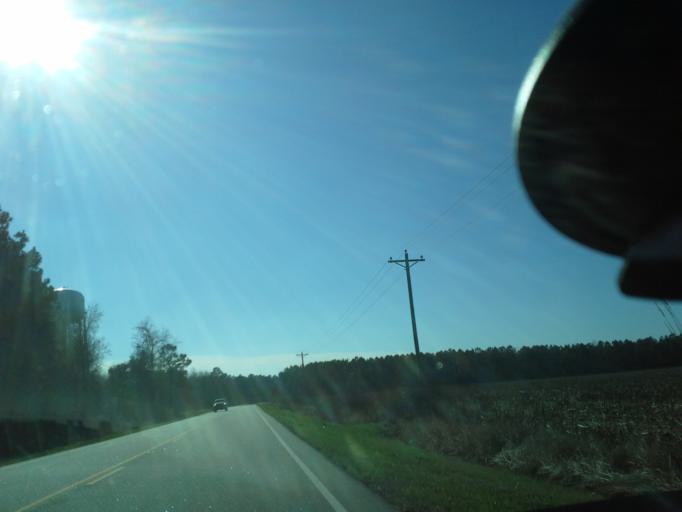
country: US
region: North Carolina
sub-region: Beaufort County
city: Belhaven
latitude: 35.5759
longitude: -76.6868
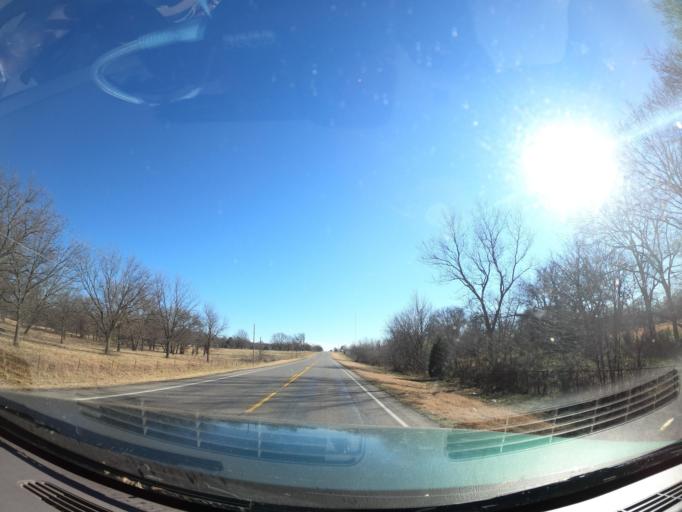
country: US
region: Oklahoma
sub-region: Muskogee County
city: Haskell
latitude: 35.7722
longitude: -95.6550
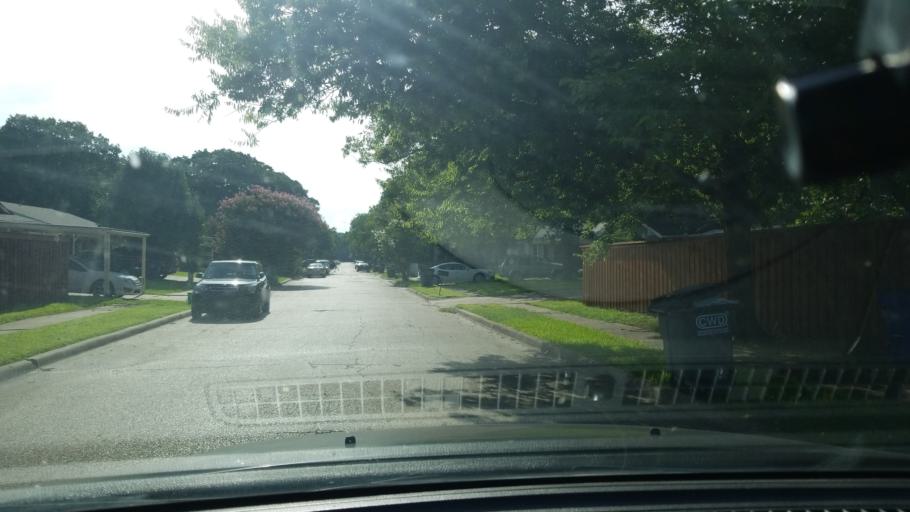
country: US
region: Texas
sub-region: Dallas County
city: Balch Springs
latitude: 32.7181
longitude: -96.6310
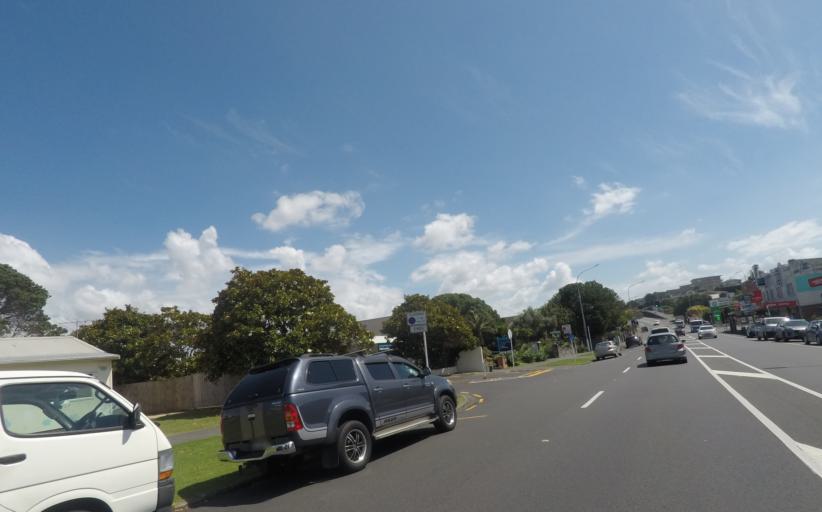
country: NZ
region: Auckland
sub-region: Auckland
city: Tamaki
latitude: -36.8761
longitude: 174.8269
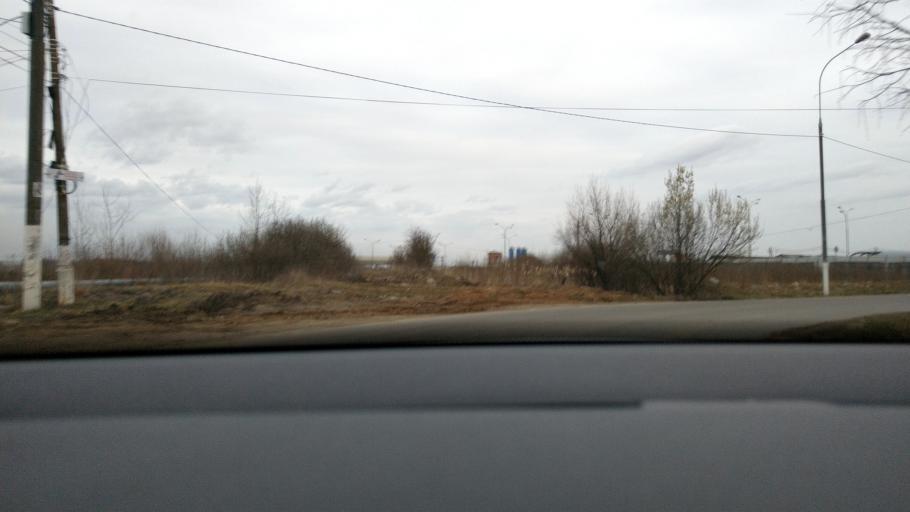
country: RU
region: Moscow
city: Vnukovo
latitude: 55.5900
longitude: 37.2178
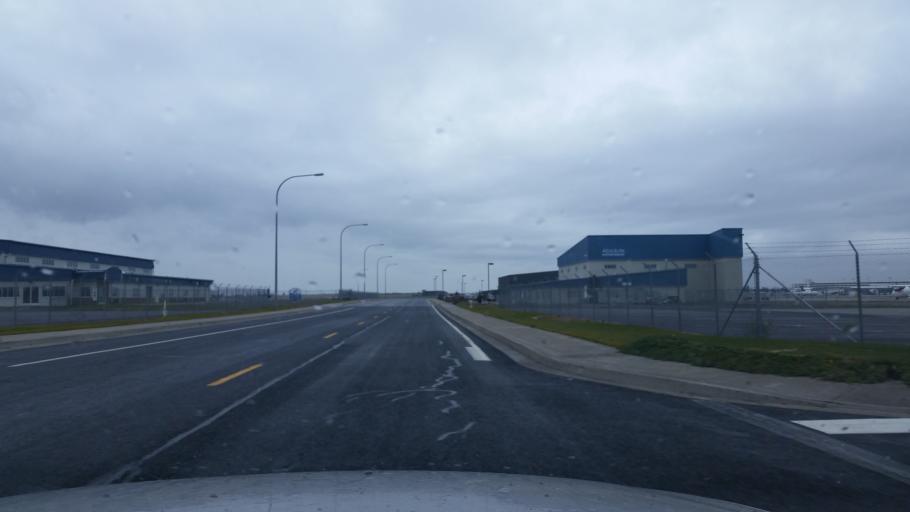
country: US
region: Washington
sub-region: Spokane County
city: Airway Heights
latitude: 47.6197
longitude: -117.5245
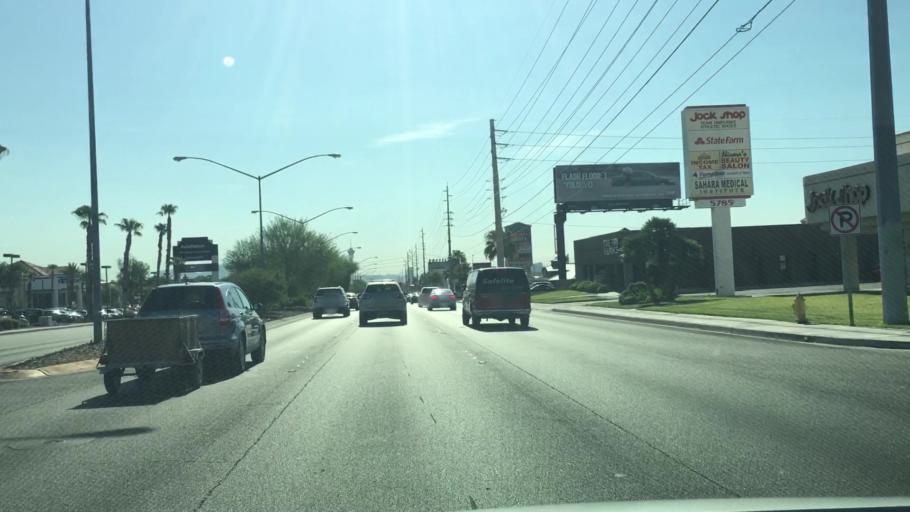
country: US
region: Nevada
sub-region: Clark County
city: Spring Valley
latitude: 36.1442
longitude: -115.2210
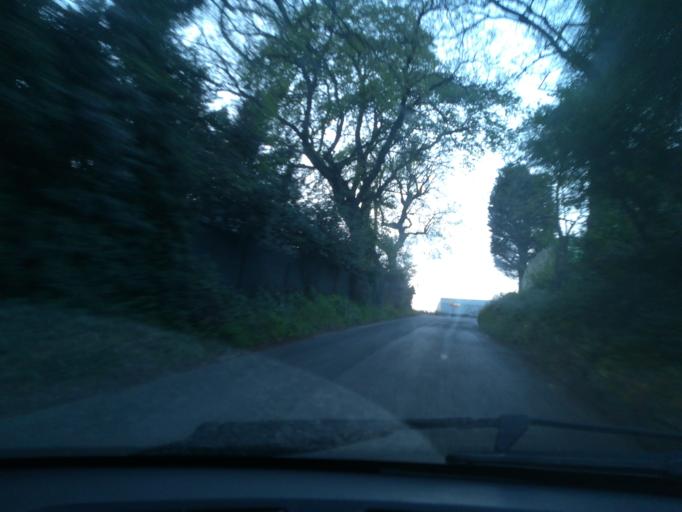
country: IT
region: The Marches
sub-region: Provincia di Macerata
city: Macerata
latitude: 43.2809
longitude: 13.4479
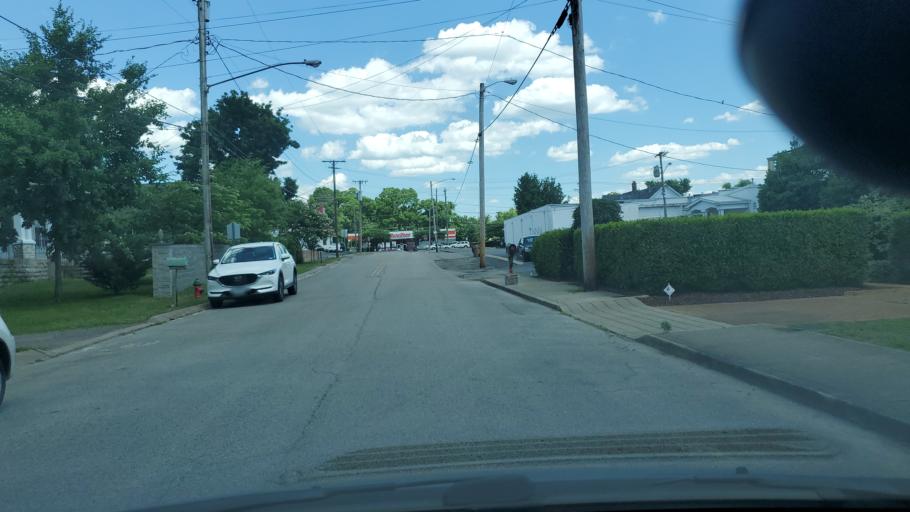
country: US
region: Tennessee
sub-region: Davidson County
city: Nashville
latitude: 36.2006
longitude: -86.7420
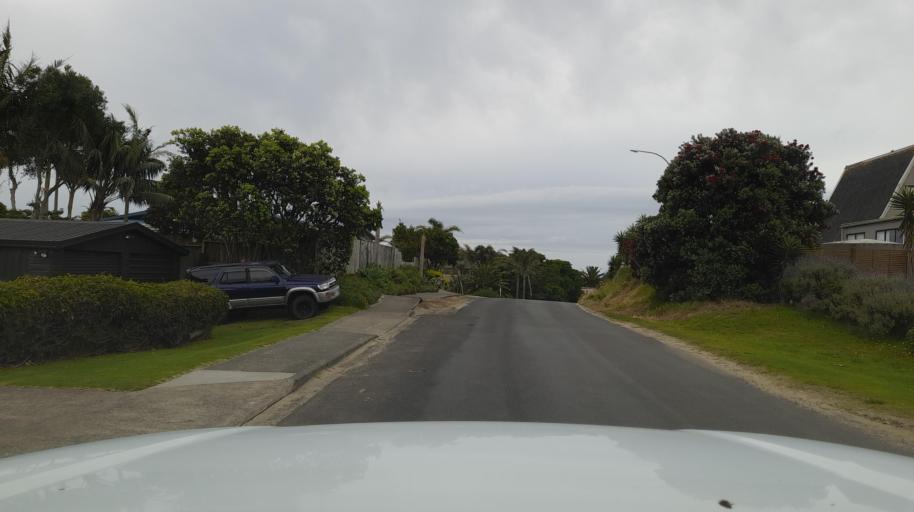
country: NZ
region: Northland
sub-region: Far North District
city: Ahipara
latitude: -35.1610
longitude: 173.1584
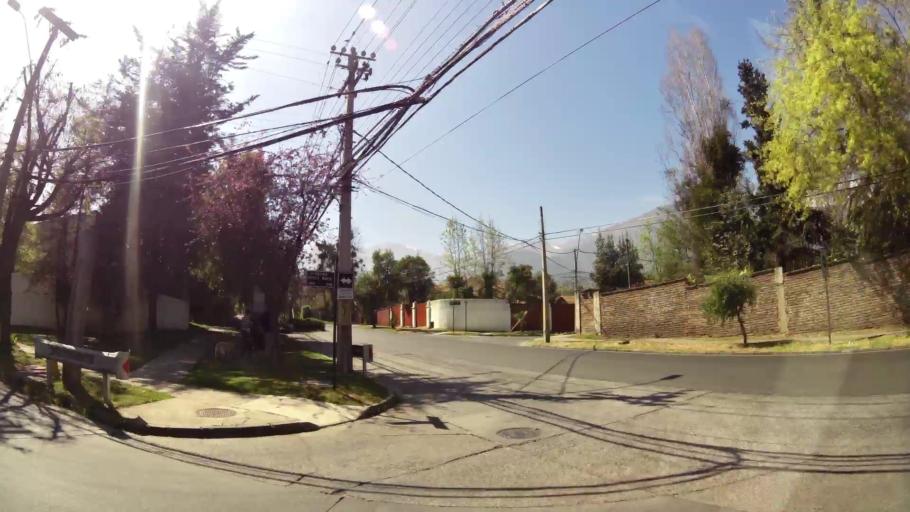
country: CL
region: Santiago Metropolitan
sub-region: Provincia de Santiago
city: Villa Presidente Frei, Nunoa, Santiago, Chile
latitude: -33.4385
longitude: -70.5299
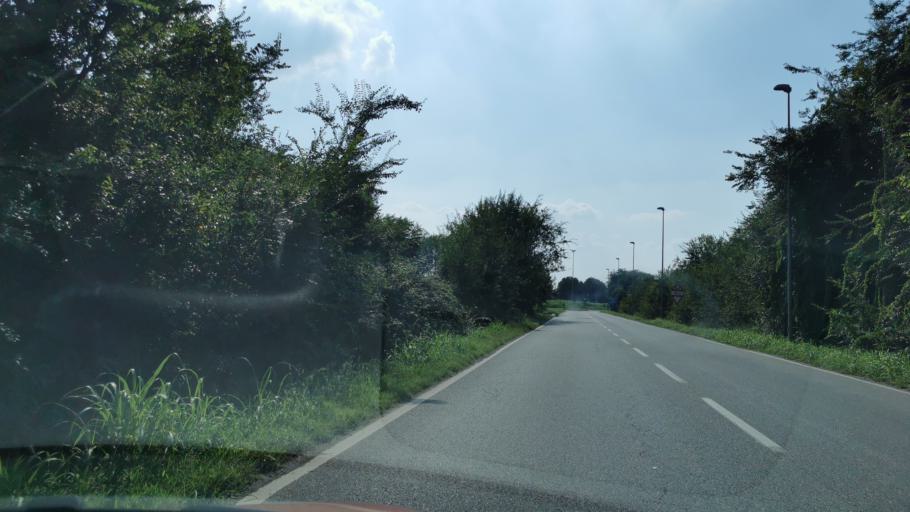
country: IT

# # #

#### INSTRUCTIONS FOR THE TASK:
Could you gather every line in the listing above that contains the string "County", treating uppercase and lowercase as different?

#### SOLUTION TO THIS PROBLEM:
sub-region: Beaufort County
sub-region: Muskogee County
sub-region: Dallas County
sub-region: Spokane County
sub-region: Clark County
sub-region: Davidson County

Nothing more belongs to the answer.